I would think that whatever you use to try and seal up those tubes will also cause moisture to become trapped inside. So I wouldn’t try to plug them up. I think the best thing is to just try and keep them cleaned out, let the “fresh air” get to them so if they do get dirt or anything in them, it will dry out. In my opinion undercoating is unnecessary. If probably applied, it might prevent future rusting. But with the chance of the inexperienced 18 year old spraying anything and everything he sees, you’re taking a greater change of plugging something that needs to be open, so you’re spending money on something that has the potential to cause future problems. Oiling the frame? I wouldn’t. I don’t see how any type of oil won’t get washed off the first time it rains or you go through a car wash. The car frames, bodies, and panels are dipped and paint applied with pretty good techniques so rusting on a new vehicle is pretty rare until the original paint gets damaged from a crash or other physical damage. Just wash your truck on a regular basis, hand wax twice a year and you won’t have any rusting problems. I’m not so good myself about waxing twice a year, yet I don’t have any rust on my cars 1995, 1996, and 2004 models

Back in the early 1960’s, the Chevy II (I believe this was the car) had “flush and dry” rocker panels. The idea was that the rain water would be forced through the rocker panels and then the air would dry the inside of these panels. I’m wondering if the engineers at Chevrolet used the same principle on the frame tubes on your Sliverado. I don’t think I would plug them for this reason.

You do NOT want to seal them up. Just the opposite…you want it to drain.

My 90 Pathfinder came with these tube step rails. They were sealed at one end…but water and dirt would get in there and collect and in 3 years they rusted out. I bought new ones…but before I did I checked around about how to prevent this from happening again…

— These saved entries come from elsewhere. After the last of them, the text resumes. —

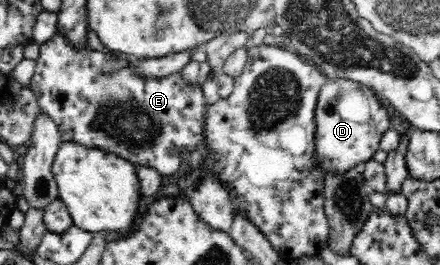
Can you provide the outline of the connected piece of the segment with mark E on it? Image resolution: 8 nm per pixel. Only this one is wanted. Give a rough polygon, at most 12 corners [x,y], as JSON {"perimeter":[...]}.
{"perimeter":[[56,34],[28,87],[66,142],[173,175],[198,80],[133,74]]}

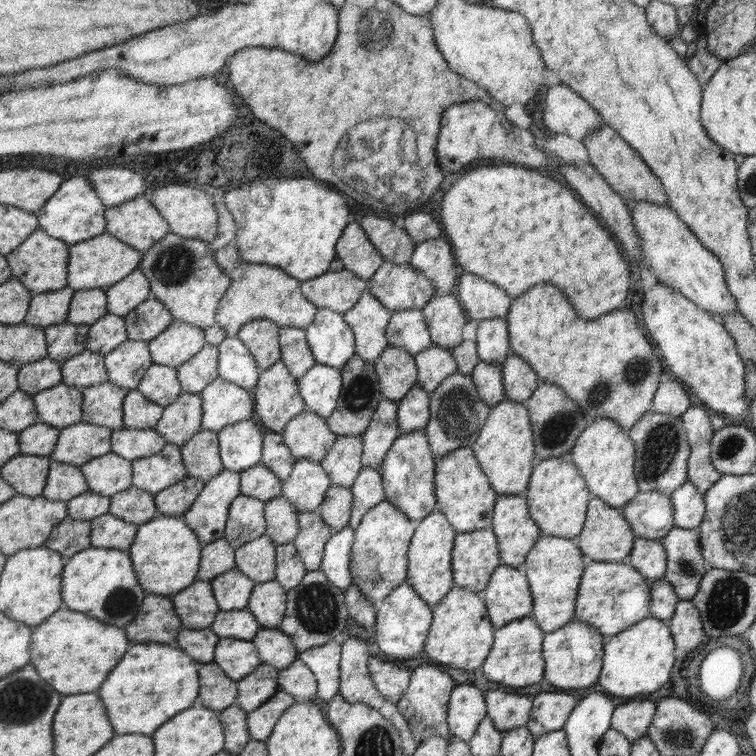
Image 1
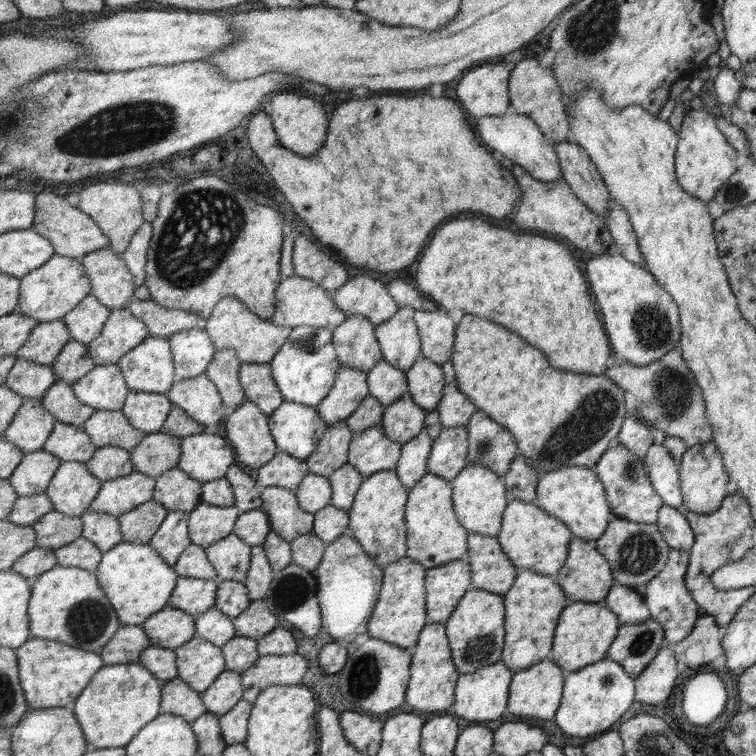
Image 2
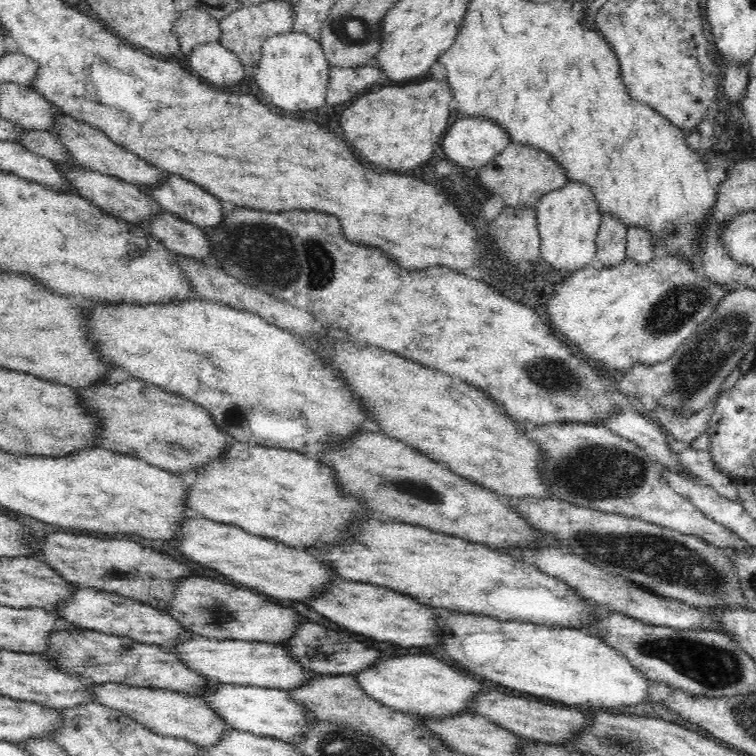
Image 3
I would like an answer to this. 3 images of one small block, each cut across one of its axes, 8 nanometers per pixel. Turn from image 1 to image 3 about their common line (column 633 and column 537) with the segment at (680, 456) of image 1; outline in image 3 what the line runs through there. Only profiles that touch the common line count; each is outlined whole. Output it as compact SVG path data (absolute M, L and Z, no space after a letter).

First I drilled about 10 1/4" holes on the underside near the rear of the rails…Then I sprayed undercoating into the rails making sure not to plug the holes I just drilled. I sold the truck 6 years later and the rails were in GREAT shape. Just some surface rust.

Can you get to them with a power washer wand? If so, you could spray into the opening with one of the narrower nozzles. That should dislodge anything inside the tubes.

I agree with Benny, you do not want to seal these. They need to be vented.

What I would do is mechanically clean the dirt out as best possible and then spray the inside of the tubes with rubberized undercoating. While some might correctly say that rubberized undercoating is really a sound deadener, I’ve found it very effective as a rust preventative.